### TEXT UNDER STUDY
----------------------------------------
Re: [PATCH] files: rcu free files_struct

Christian Brauner <christian.brauner@xxxxxxxxxx> · Thu, 10 Dec 2020 23:30:24 +0100

On Thu, Dec 10, 2020 at 09:36:24PM +0000, Al Viro wrote:
> On Thu, Dec 10, 2020 at 01:29:01PM -0600, Eric W. Biederman wrote:
> > Al Viro <viro@xxxxxxxxxxxxxxxxxx> writes:
> 
> > > What are the users of that thing and is there any chance to replace it
> > > with something saner?  IOW, what *is* realistically called for each
> > > struct file by the users of that iterator?
> > 
> > The bpf guys are no longer Cc'd and they can probably answer better than
> > I.
> > 
> > In a previous conversation it was mentioned that task_iter was supposed
> > to be a high performance interface for getting proc like data out of the
> > kernel using bpf.
> > 
> > If so I think that handles the lifetime issues as bpf programs are
> > supposed to be short-lived and can not pass references anywhere.
> > 
> > On the flip side it raises the question did the BPF guys just make the
> > current layout of task_struct and struct file part of the linux kernel
> > user space ABI?
> 
> An interesting question, that...  For the record: anybody coming to

Imho, they did. An example from the BPF LSM: a few weeks ago someone
asked me whether it would be possible to use the BPF LSM to enforce you
can't open files when they are on a given filesystem. Sine this bpf lsm
allows to attach to lsm hooks, say security_file_open(), you can get at
the superblock and check the filesyste type in a bpf program
(requiring btf), i.e. security_file_open, then follow
file->f_inode->i_sb->s_type->s_magic. If we change the say struct
super_block I'd expect these bpf programs to break. I'm sure there's
something clever that they came up with but it is nonetheless
uncomfortably close to making internal kernel structures part of
userspace ABI indeed.
----------------------------------------
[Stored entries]
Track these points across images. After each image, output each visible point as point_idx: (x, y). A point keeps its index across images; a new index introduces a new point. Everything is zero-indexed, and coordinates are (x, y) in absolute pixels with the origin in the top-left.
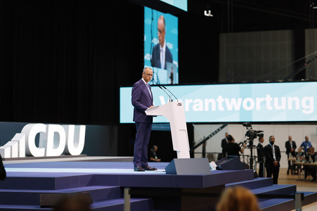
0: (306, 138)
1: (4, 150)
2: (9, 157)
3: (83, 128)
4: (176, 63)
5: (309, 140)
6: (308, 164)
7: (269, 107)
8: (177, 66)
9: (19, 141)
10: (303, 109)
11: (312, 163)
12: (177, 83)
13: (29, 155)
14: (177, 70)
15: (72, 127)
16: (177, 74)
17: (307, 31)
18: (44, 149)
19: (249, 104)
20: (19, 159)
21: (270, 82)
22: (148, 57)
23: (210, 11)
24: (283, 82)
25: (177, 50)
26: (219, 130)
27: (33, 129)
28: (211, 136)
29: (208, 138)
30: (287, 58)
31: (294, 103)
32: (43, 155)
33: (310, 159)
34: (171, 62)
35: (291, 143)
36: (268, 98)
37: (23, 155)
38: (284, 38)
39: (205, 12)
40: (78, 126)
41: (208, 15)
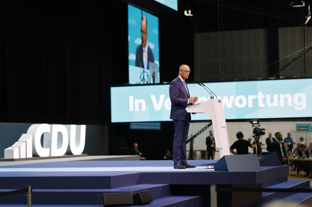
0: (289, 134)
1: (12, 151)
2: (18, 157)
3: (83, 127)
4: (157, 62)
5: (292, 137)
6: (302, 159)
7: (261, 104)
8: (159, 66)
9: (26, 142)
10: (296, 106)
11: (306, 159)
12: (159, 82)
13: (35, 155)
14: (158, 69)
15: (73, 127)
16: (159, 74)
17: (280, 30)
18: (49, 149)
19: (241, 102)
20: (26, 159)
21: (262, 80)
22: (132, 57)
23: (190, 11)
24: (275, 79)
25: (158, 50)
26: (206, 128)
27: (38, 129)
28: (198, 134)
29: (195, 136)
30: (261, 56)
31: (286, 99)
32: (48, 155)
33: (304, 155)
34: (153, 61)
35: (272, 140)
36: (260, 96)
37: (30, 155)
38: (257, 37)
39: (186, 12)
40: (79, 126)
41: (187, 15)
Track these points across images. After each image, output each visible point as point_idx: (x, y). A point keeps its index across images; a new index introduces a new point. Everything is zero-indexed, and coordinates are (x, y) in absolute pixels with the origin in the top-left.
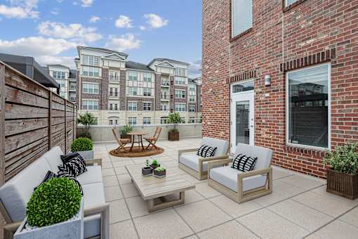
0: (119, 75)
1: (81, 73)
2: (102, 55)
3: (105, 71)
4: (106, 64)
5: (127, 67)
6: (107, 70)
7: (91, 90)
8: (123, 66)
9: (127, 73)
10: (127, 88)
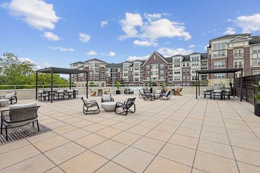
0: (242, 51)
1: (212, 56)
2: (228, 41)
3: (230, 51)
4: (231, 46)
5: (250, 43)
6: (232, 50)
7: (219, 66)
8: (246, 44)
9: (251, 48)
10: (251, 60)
----------------------------------------
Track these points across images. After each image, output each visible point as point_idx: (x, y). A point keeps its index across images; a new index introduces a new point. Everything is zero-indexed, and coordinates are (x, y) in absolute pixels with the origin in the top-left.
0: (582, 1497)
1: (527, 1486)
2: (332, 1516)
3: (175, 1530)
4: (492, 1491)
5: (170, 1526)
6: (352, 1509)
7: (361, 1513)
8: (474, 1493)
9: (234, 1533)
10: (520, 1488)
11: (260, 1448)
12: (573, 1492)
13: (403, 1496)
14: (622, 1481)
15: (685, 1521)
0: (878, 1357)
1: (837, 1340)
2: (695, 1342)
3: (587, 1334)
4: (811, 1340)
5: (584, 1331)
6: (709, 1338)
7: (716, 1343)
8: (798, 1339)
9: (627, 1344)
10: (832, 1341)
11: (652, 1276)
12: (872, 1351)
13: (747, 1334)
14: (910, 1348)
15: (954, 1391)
----------------------------------------
### YOUR GOAL
Please continue the mailing-list reply on BPF and the kernel's userspace ABI from the point where it stops. The listing is not needed.

### RESPONSE TO THE TASK
> complain about a removed/renamed/replaced with something else field
> in struct file will be refered to Figure 1.
> 
> None of the VFS data structures has any layout stability warranties.
> If BPF folks want access to something in that, they are welcome to come
> and discuss the set of accessors; so far nothing of that sort has happened.
> 
> Direct access to any fields of any of those structures is subject to
> being broken at zero notice.
> 
> IMO we need some notation for a structure being off-limits for BPF, tracing,
> etc., along the lines of "don't access any field directly".

Indeed. I would also like to see a list where changes need to be sent
that are technically specific to a subsystem but will necessarily have
kernel-wide impact prime example: a lot of bpf.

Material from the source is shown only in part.